What the exercise asks | Print each entry word for word without images.

Data records |
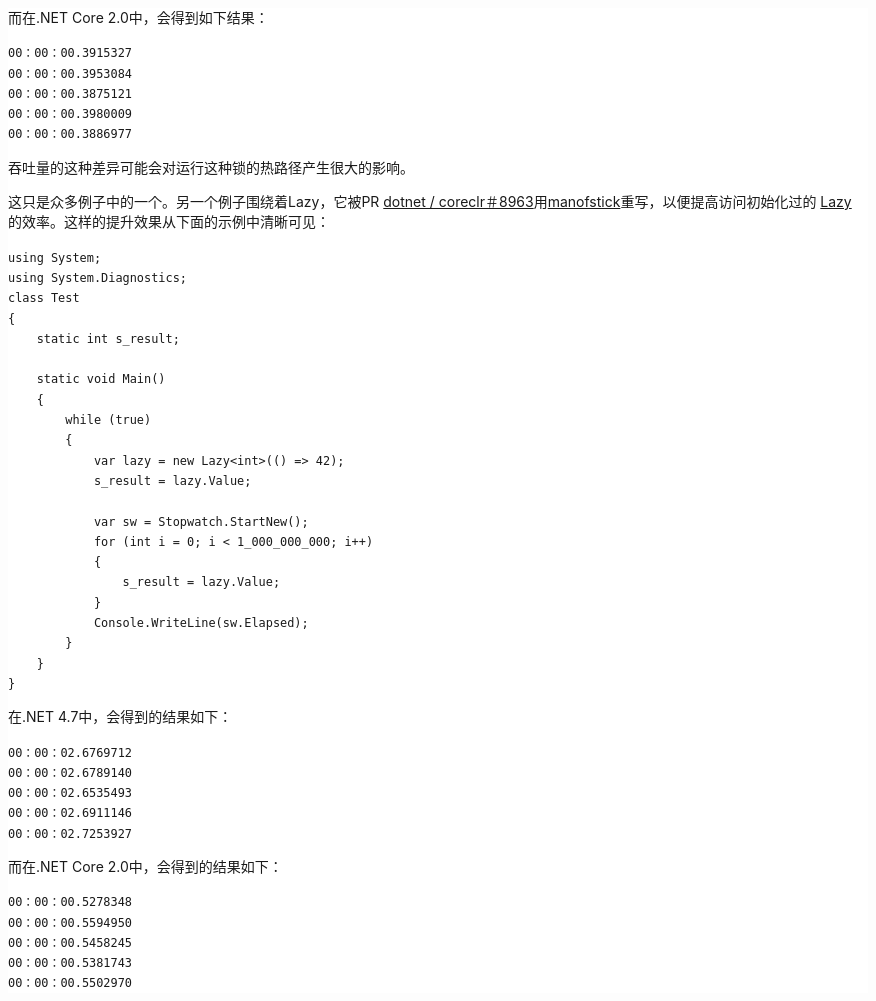  

而在.NET Core 2.0中，会得到如下结果：

```
00：00：00.3915327 
00：00：00.3953084 
00：00：00.3875121 
00：00：00.3980009 
00：00：00.3886977
```

吞吐量的这种差异可能会对运行这种锁的热路径产生很大的影响。

这只是众多例子中的一个。另一个例子围绕着Lazy<T>，它被PR  [dotnet / coreclr＃8963](https://link.juejin.im/?target=https%3A%2F%2Fgithub.com%2Fdotnet%2Fcoreclr%2Fpull%2F8963)用[manofstick](https://link.juejin.im/?target=https%3A%2F%2Fgithub.com%2Fmanofstick)重写，以便提高访问初始化过的 [Lazy ](https://link.juejin.im/?target=https%3A%2F%2Fdocs.microsoft.com%2Fdotnet%2Fapi%2Fsystem.lazy-1)的效率。这样的提升效果从下面的示例中清晰可见：

```
using System;
using System.Diagnostics;
class Test
{
    static int s_result;

    static void Main()
    {
        while (true)
        {
            var lazy = new Lazy<int>(() => 42);
            s_result = lazy.Value;

            var sw = Stopwatch.StartNew();
            for (int i = 0; i < 1_000_000_000; i++)
            {
                s_result = lazy.Value;
            }
            Console.WriteLine(sw.Elapsed);
        }
    }
}
```

在.NET 4.7中，会得到的结果如下：

```
00：00：02.6769712 
00：00：02.6789140 
00：00：02.6535493 
00：00：02.6911146 
00：00：02.7253927
```

而在.NET Core 2.0中，会得到的结果如下：

```
00：00：00.5278348 
00：00：00.5594950 
00：00：00.5458245 
00：00：00.5381743 
00：00：00.5502970
```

Answer below |
而在.NET Core 2.0中，会得到如下结果：

```
00：00：00.3915327 
00：00：00.3953084 
00：00：00.3875121 
00：00：00.3980009 
00：00：00.3886977
```

吞吐量的这种差异可能会对运行这种锁的热路径产生很大的影响。

这只是众多例子中的一个。另一个例子围绕着Lazy<T>，它被PR  [dotnet / coreclr＃8963](https://link.juejin.im/?target=https%3A%2F%2Fgithub.com%2Fdotnet%2Fcoreclr%2Fpull%2F8963)用[manofstick](https://link.juejin.im/?target=https%3A%2F%2Fgithub.com%2Fmanofstick)重写，以便提高访问初始化过的 [Lazy ](https://link.juejin.im/?target=https%3A%2F%2Fdocs.microsoft.com%2Fdotnet%2Fapi%2Fsystem.lazy-1)的效率。这样的提升效果从下面的示例中清晰可见：

```
using System;
using System.Diagnostics;
class Test
{
    static int s_result;

    static void Main()
    {
        while (true)
        {
            var lazy = new Lazy<int>(() => 42);
            s_result = lazy.Value;

            var sw = Stopwatch.StartNew();
            for (int i = 0; i < 1_000_000_000; i++)
            {
                s_result = lazy.Value;
            }
            Console.WriteLine(sw.Elapsed);
        }
    }
}
```

在.NET 4.7中，会得到的结果如下：

```
00：00：02.6769712 
00：00：02.6789140 
00：00：02.6535493 
00：00：02.6911146 
00：00：02.7253927
```

而在.NET Core 2.0中，会得到的结果如下：

```
00：00：00.5278348 
00：00：00.5594950 
00：00：00.5458245 
00：00：00.5381743 
00：00：00.5502970
```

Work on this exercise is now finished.